The filtered CNV/SV results, along with purity and ploidy estimates, are combined by the reporting module to generate a stand-alone CNV HTML report. Results are formatted dynamically depending on the selected tumor content estimation method (e.g., pathology vs. purecn).

Item Value
Output reports/cnv_html_report/{sample}_{type}.pathology.cnv_report.html
Output reports/cnv_html_report/{sample}_{type}.purecn.cnv_report.html

Key Output Files

Output File Description
vcf/{sample}_{type}.pindel.vep_annotated.filter.pindel.vcf.gz Final annotated and filtered Pindel VCF output
cnv/{sample}/{sample}_{type}.pathology.svdb_query.vcf.gz SVDB merged CNV VCF
cnv/{sample}/{sample}_{type}.pathology.cnv_report.html CNV HTML dynamic report (pathology TC)
cnv/{sample}/{sample}_{type}.purecn.cnv_report.html CNV HTML dynamic report (PureCN TC)

Downstream Consumers

The outputs generated by the CNV callers and the HTML report module are the endpoints of the pipeline.
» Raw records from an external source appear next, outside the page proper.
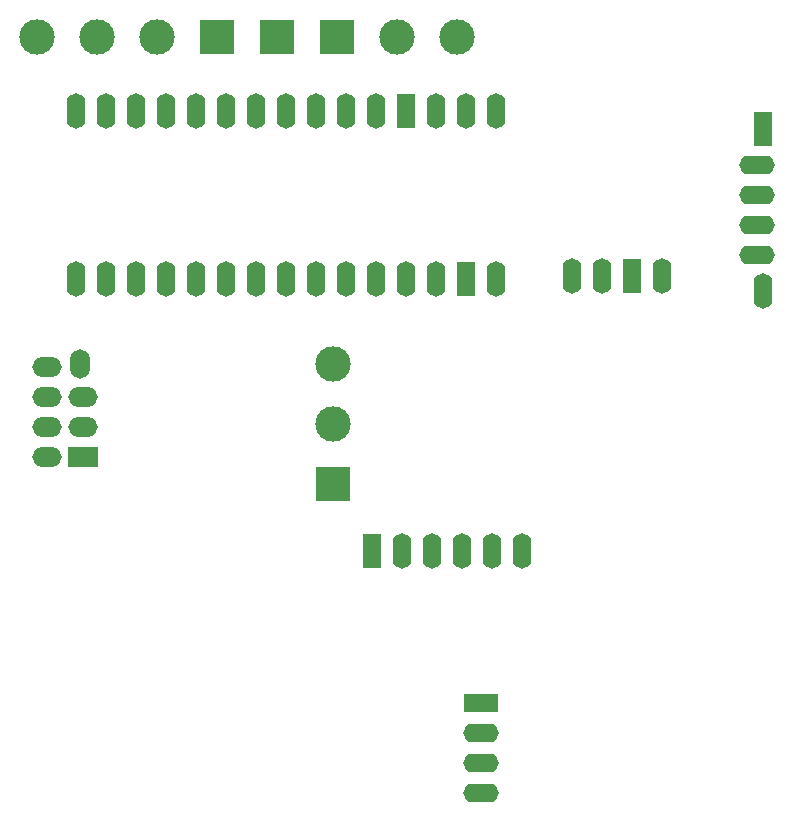
<source format=gts>
G04 #@! TF.GenerationSoftware,KiCad,Pcbnew,9.0.4*
G04 #@! TF.CreationDate,2025-10-29T14:56:39-04:00*
G04 #@! TF.ProjectId,ArduinoBoard,41726475-696e-46f4-926f-6172642e6b69,1*
G04 #@! TF.SameCoordinates,Original*
G04 #@! TF.FileFunction,Soldermask,Top*
G04 #@! TF.FilePolarity,Negative*
%FSLAX46Y46*%
G04 Gerber Fmt 4.6, Leading zero omitted, Abs format (unit mm)*
G04 Created by KiCad (PCBNEW 9.0.4) date 2025-10-29 14:56:39*
%MOMM*%
%LPD*%
G01*
G04 APERTURE LIST*
%ADD10O,1.600000X3.000000*%
%ADD11R,1.600000X3.000000*%
%ADD12C,3.000000*%
%ADD13R,3.000000X3.000000*%
%ADD14R,2.500000X1.700000*%
%ADD15O,2.500000X1.700000*%
%ADD16O,1.700000X2.500000*%
%ADD17R,3.000000X1.600000*%
%ADD18O,3.000000X1.600000*%
G04 APERTURE END LIST*
D10*
X87490000Y-94820000D03*
X84950000Y-94820000D03*
X82410000Y-94820000D03*
X79870000Y-94820000D03*
X77330000Y-94820000D03*
D11*
X74790000Y-94820000D03*
D12*
X56570000Y-51297000D03*
D13*
X61650000Y-51297000D03*
D10*
X91710000Y-71552500D03*
X94250000Y-71552500D03*
D11*
X96790000Y-71552500D03*
D10*
X99330000Y-71552500D03*
D14*
X50349792Y-86870000D03*
D15*
X47309792Y-86870000D03*
X50349792Y-84330000D03*
X47309792Y-84330000D03*
X50349792Y-81790000D03*
X47309792Y-81790000D03*
D16*
X50099792Y-79000000D03*
D15*
X47309792Y-79250000D03*
D12*
X76890000Y-51307000D03*
X81970000Y-51307000D03*
D17*
X83990000Y-107710000D03*
D18*
X83990000Y-110250000D03*
X83990000Y-112790000D03*
X83990000Y-115330000D03*
D12*
X46390000Y-51300000D03*
X51470000Y-51300000D03*
D11*
X107910000Y-59120000D03*
D18*
X107410000Y-62160000D03*
X107410000Y-64700000D03*
X107410000Y-67240000D03*
X107410000Y-69780000D03*
D10*
X107910000Y-72820000D03*
D13*
X66730000Y-51307000D03*
X71810000Y-51307000D03*
D12*
X71489688Y-78976000D03*
X71489688Y-84056000D03*
D13*
X71489688Y-89136000D03*
D10*
X85320000Y-57600000D03*
X82780000Y-57600000D03*
X80240000Y-57600000D03*
D11*
X77700000Y-57600000D03*
D10*
X75160000Y-57600000D03*
X72620000Y-57600000D03*
X70080000Y-57600000D03*
X67540000Y-57600000D03*
X65000000Y-57600000D03*
X62460000Y-57600000D03*
X59920000Y-57600000D03*
X57380000Y-57600000D03*
X54840000Y-57600000D03*
X52300000Y-57600000D03*
X49760000Y-57600000D03*
X49760000Y-71840000D03*
X52300000Y-71840000D03*
X54840000Y-71840000D03*
X57380000Y-71840000D03*
X59920000Y-71840000D03*
X62460000Y-71840000D03*
X65000000Y-71840000D03*
X67540000Y-71840000D03*
X70080000Y-71840000D03*
X72620000Y-71840000D03*
X75160000Y-71840000D03*
X77700000Y-71840000D03*
X80240000Y-71840000D03*
D11*
X82780000Y-71840000D03*
D10*
X85320000Y-71840000D03*
M02*

</source>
They are delivered to clinical geneticists and researchers via the final output repository structure (i.e. to vcf/ and cnv/ folders).


Configuration

The relevant sections in config.yaml governing CNV calling, SVDB merging, Pindel processing, and HTML reports include:

cnvkit_batch:
  container: "docker://hydragenetics/cnvkit:0.9.9"
  normal_reference: "{{REFERENCE_DIRECTORY}}/reference_files/cnvkit.PoN.cnn"
  method: hybrid

gatk_collect_read_counts:
  container: "docker://hydragenetics/gatk4:4.1.9.0"

gatk_denoise_read_counts:
  container: "docker://hydragenetics/gatk4:4.1.9.0"
  normal_reference: "{{REFERENCE_DIRECTORY}}/reference_files/gatk.PoN.hdf5"

purecn:
  container: docker://hydragenetics/purecn:2.2.0
  genome: hg19
  interval_padding: 100
  segmentation_method: internal
  fun_segmentation: PSCBS
  normaldb: "{{REFERENCE_DIRECTORY}}/reference_files/purecn_normal_db.rds"
  intervals: "{{REFERENCE_DIRECTORY}}/reference_files/purecn_targets_intervals.txt"
  mapping_bias_file: "{{REFERENCE_DIRECTORY}}/reference_files/purecn_mapping_bias.rds"
  extra: "--model betabin --post-optimize"

pindel_call:
  container: "docker://hydragenetics/pindel:0.2.5b9"
  extra: "-x 2 -B 60"
  include_bed: "/path/to/twist_shortlist_pindel.bed"

svdb_merge:
  container: docker://hydragenetics/svdb:2.6.0
  tc_method:
    - name: purecn
      cnv_caller:
        - cnvkit
        - gatk
    - name: pathology
      cnv_caller:
        - cnvkit
        - gatk

cnv_html_report:
  cytobands: false
  show_table: true

See the full config.yaml for comprehensive configurations, including references to the filters applied.